Broadly speaking, there is growing scrutiny of generative AI as businesses (and investors) become frustrated with the technology’s limitations.
In two recent surveys by Boston Consulting Group, about half of respondents (all C-suite executives) said they did not expect generative AI to deliver significant productivity gains and were concerned about the potential for mistakes and data corruption in generative AI-based tools. I answered. PitchBook recently reported that for the second consecutive quarter, generative AI deals have declined in their earliest stages, plummeting 76% from their peak in the third quarter of 2023.
Faced with meeting summary chatbots that retrieve fictitious details about people and AI search platforms that are essentially plagiarism generators, customers are looking for promising differentiators. Google, which has been racing to keep up with its generative AI rivals, sometimes clumsily, has tried desperately to make Gemini's context one of those differentiators.
But the bet seemed premature.
“We haven't settled on a way to actually show that 'inference' or 'understanding' of a long document is actually being made, and basically every group that publishes these models has to cobble together their own ad hoc evaluations to make these claims,” Karpinska said. We are doing it,” Karpinska said. . “Without knowledge of how long context processing will be implemented, and without companies sharing these details, it is difficult to say how realistic these claims are.”
Google did not respond to a request for comment.
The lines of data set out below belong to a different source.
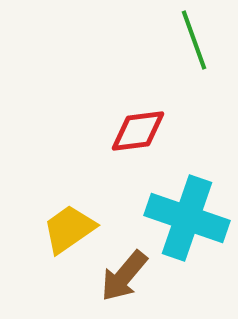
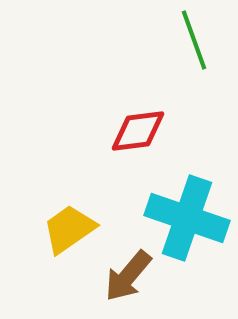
brown arrow: moved 4 px right
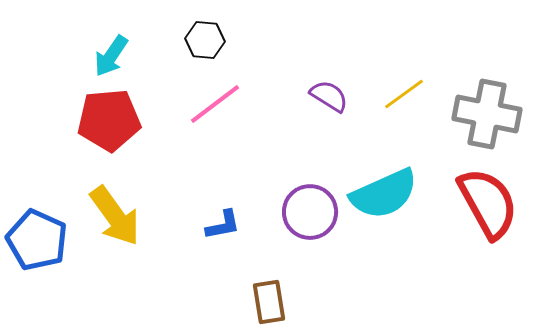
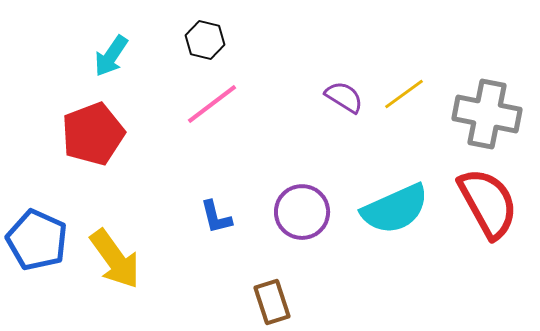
black hexagon: rotated 9 degrees clockwise
purple semicircle: moved 15 px right, 1 px down
pink line: moved 3 px left
red pentagon: moved 16 px left, 14 px down; rotated 16 degrees counterclockwise
cyan semicircle: moved 11 px right, 15 px down
purple circle: moved 8 px left
yellow arrow: moved 43 px down
blue L-shape: moved 7 px left, 8 px up; rotated 87 degrees clockwise
brown rectangle: moved 3 px right; rotated 9 degrees counterclockwise
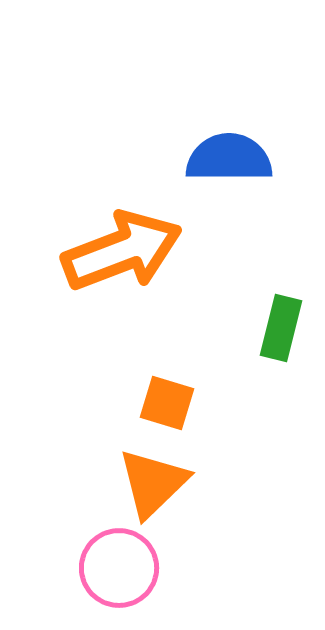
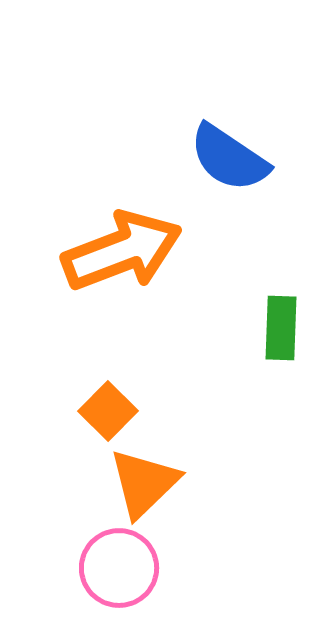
blue semicircle: rotated 146 degrees counterclockwise
green rectangle: rotated 12 degrees counterclockwise
orange square: moved 59 px left, 8 px down; rotated 28 degrees clockwise
orange triangle: moved 9 px left
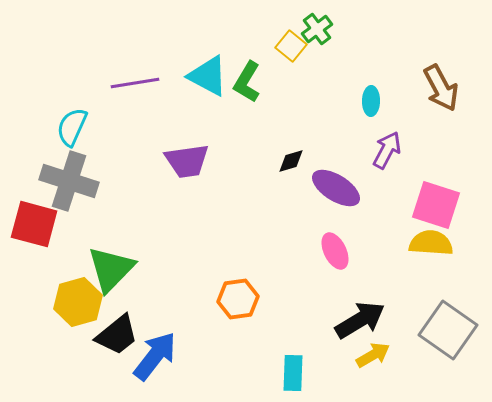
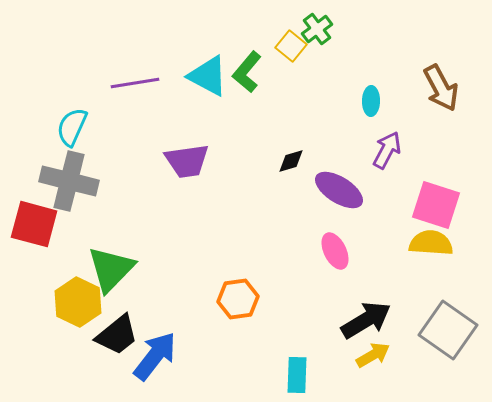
green L-shape: moved 10 px up; rotated 9 degrees clockwise
gray cross: rotated 4 degrees counterclockwise
purple ellipse: moved 3 px right, 2 px down
yellow hexagon: rotated 18 degrees counterclockwise
black arrow: moved 6 px right
cyan rectangle: moved 4 px right, 2 px down
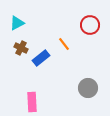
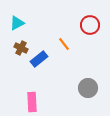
blue rectangle: moved 2 px left, 1 px down
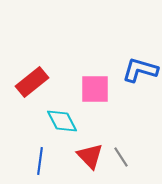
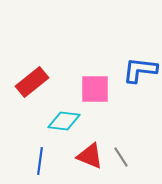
blue L-shape: rotated 9 degrees counterclockwise
cyan diamond: moved 2 px right; rotated 56 degrees counterclockwise
red triangle: rotated 24 degrees counterclockwise
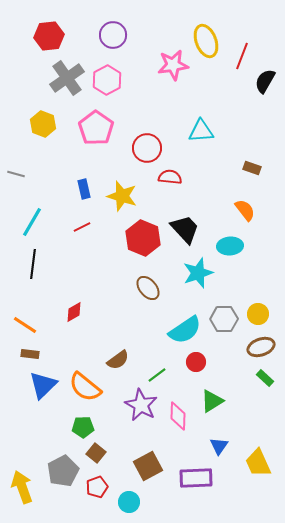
Saxon and Karpinska both believe that the antidote to exaggerated claims about generative AI is better benchmarks, and greater emphasis on third-party critiques along the same lines. Saxon points out that one of the more common tests for long-term context (which Google liberally cites in its marketing materials), the “needle in the haystack,” only measures a model’s ability to retrieve specific information, such as names and numbers, from a data set, and not its ability to answer complex questions about that information.
“Every scientist and most engineers who use these models essentially agree that the existing benchmark culture is broken,” Saxon said. “Take it with a grain of salt.”